ChatGPT, Claude, Gemini, and Perplexity answer questions about your site whether you invited them or not. Paste your URL to see what they can — and can't — see.
What canaisee measures
canaisee grades any public web page on how readable it is to AI agents. It runs the same battery of checks a modern language-model crawler runs: it fetches the page with a real HTTP client, inspects the HTML, pulls robots.txt, sitemap.xml, llms.txt, and the /.well-known/ agent-native endpoints, and compares what the raw response contains to what a headless browser sees after JavaScript runs. The result is a single headline grade backed by a transparent, versioned sub-score breakdown you can argue with.
Checks span four categories. Crawler accessibility asks whether agents are welcomed in the first place: whether robots.txt opens the door to AI user agents, whether the main content survives a plain HTTP fetch without running JavaScript, whether a login or paywall blocks the route. Content readability asks how much of the page is real content versus chrome, scripts, and trackers, how token-efficient the markup is, and whether the server offers a clean text/markdown representation when an agent asks for one. Semantic structure covers the hooks agents use to orient themselves: JSON-LD and schema.org vocabularies, Open Graph and Twitter cards, a sensible heading hierarchy, a declared language, a discoverable sitemap. Agent-native surface is the frontier — ahead-of-the-curve signals like /.well-known/mcp.json for Model Context Protocol discovery, WebMCP tool declarations, A2A agent cards, Content-Signal response headers, and canonical .md mirrors of HTML pages.
Why agent-readability matters
AI systems increasingly answer questions about your site without sending a human visitor. Whether those answers are accurate, attributed, and up-to-date depends on whether the model can actually read the page. If your robots policy blocks the crawler, if your content only materializes after a React bundle executes, if your copy is buried under a kilometer of analytics scripts — the model guesses, or hallucinates, or cites someone else. The cost of being invisible to agents is no longer theoretical: in competitive categories the citations a model issues are already shaping where traffic, attention, and authority flow.

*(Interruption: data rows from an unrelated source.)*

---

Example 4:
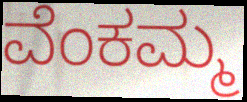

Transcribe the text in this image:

ವೆಂಕಮ್ಮ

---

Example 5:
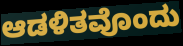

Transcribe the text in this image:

ಆಡಳಿತವೊಂದುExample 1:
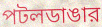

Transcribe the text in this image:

পটলডাঙার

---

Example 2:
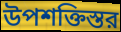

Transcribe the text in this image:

উপশক্তিস্তর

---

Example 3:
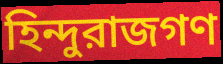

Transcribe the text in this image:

হিন্দুরাজগণ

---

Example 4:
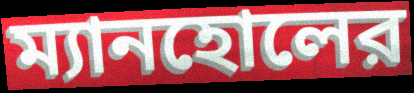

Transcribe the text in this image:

ম্যানহোলের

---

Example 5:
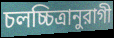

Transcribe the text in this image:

চলচ্চিত্রানুরাগীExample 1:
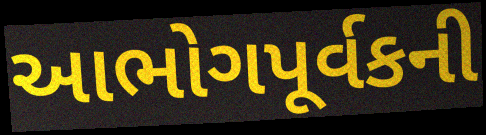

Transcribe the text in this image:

આભોગપૂર્વકની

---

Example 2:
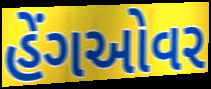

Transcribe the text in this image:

હેંગઓવર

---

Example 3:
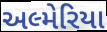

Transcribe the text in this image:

અલ્મેરિયા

canaisee is opinionated about this. We believe the web of the next decade is being read by agents first and humans second, and that sites which invest in agent-readability now will compound that investment the same way sites which invested in mobile-readability a decade ago did. The grade is a snapshot of how ready a site is for that transition. The rubric is public, versioned, and designed to be argued with.

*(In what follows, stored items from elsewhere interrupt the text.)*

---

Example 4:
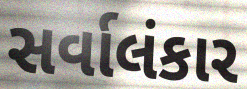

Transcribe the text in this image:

સર્વાલંકાર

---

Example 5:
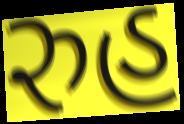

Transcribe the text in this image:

રુહ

How to read your scorecard
Every scan returns a composite grade (A+ through F) on a 100-point scale. The composite is a weighted blend of Hygiene (the table-stakes half: crawler accessibility, content readability, semantic structure) and Frontier (the ahead-of-the-curve half: agent-native signals like MCP, Accept-markdown negotiation, Content-Signal headers). A site with perfect Hygiene and zero Frontier lands at B (85) — the top of the expected range for a well-built modern site. Frontier features push a site into A and A+.
Every check surfaces its evidence and its flags on the scorecard, so the grade is inspectable: you can see exactly what the crawler fetched, what it extracted, what it flagged, and what it would take to move the number. The full rubric — every check, every weight, every cut-point — is published at /rubric and versioned as the web changes.